To account for the needs of future electrification research, TTI has teamed up with the Texas A&M Engineering Experiment Station to announce an expansion of TTI’s environmental chamber facility, which includes building a climate-controlled EV and grid testing facility. The expansion will lower the existing temperature range; install a new dynamometer to accommodate heavy-duty vehicles inside the environmental chamber; and install a grid, microgrid and photovoltaic lab.

“The expansion enables our researchers to study and understand EVs at an even higher level than before,” says TTI Research Specialist Jeremy Johnson. “Among other opportunities, the expansion will allow us to study electric vehicle performance under varying conditions; how electric vehicles interact with the energy storage systems, solar panel and other power sources; and how the ever-increasing use of electric vehicles will impact the grid.”

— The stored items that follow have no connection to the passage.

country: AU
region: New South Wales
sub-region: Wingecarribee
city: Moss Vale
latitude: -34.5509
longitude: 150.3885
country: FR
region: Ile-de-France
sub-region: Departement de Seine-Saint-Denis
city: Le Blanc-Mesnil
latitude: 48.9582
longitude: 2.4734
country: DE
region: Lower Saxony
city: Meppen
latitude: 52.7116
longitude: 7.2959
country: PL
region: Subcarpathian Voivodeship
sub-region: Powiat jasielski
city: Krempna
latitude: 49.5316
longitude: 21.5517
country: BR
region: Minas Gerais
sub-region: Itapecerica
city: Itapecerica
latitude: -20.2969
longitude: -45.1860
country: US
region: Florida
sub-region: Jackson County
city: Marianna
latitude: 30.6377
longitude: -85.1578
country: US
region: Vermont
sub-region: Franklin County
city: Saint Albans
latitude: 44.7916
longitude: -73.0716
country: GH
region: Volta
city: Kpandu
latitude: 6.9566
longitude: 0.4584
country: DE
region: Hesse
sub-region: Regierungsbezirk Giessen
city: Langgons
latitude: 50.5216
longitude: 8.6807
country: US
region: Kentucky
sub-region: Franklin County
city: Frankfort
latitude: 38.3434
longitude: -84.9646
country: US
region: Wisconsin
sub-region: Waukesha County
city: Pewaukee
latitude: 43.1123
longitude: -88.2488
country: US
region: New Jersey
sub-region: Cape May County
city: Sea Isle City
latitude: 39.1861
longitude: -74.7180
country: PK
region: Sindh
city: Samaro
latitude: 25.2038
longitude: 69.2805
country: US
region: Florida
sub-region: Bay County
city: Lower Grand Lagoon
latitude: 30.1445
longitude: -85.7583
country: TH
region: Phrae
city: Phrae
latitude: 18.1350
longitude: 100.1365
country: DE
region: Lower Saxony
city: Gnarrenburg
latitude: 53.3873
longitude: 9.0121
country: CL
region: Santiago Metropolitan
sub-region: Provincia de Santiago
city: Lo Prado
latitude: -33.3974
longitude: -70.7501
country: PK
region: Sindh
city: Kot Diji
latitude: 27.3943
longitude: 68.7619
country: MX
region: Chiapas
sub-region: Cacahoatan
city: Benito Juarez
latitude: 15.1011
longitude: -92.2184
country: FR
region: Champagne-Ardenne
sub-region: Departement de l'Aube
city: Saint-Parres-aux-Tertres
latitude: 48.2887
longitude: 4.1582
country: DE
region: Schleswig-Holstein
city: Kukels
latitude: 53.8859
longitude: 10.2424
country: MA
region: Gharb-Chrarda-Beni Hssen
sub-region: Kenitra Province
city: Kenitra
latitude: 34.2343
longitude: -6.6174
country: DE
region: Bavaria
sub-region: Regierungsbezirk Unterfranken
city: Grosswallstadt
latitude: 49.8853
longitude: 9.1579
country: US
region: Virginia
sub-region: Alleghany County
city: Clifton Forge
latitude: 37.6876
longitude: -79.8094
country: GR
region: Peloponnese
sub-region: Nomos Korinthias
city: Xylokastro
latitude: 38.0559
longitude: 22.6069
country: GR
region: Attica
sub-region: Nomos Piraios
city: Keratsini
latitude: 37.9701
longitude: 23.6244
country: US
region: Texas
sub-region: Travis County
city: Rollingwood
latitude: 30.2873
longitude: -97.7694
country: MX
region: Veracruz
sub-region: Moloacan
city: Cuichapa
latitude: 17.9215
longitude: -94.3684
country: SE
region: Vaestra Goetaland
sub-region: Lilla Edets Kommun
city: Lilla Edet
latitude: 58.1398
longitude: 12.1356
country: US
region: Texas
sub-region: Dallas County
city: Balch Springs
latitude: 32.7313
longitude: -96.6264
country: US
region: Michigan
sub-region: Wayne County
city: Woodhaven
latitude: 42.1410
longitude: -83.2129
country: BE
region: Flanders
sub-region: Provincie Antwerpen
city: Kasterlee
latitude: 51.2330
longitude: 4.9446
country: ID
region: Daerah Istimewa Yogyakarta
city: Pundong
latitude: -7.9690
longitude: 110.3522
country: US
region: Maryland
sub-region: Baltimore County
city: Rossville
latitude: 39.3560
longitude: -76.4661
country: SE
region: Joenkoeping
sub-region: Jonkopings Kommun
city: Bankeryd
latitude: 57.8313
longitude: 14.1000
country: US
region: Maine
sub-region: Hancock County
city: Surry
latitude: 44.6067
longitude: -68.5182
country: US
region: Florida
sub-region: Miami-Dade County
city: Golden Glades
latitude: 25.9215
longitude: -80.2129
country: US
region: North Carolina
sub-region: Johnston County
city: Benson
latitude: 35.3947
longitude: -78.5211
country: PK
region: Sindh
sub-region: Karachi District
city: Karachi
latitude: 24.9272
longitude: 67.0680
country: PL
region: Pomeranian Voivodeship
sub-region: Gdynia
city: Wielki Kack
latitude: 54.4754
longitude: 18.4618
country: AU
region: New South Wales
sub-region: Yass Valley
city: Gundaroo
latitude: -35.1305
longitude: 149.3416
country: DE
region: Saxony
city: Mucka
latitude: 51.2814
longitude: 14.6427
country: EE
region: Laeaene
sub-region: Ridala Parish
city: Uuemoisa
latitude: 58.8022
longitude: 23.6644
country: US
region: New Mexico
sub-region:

For more information, Contact

Jeremy Johnson

[email protected]

Ann Xu portrait.
Xu

CARTEEH recently saw EV-related research spin off into the launch of a start-up company co-founded by former CARTEEH Assistant Director for Technology Ann Xu. Xu established the company ElectroTempo Inc., which uses a software algorithm to predict light-duty EV charging demand. The technology tests EV charging strategies using a variety of market, price, technological and seasonal factors. It also tracks EV charging demand estimates at street block and regional levels.

“What it means to create a low-emissions transportation system — especially in the sense of electrification — has drastically changed over the last decade.”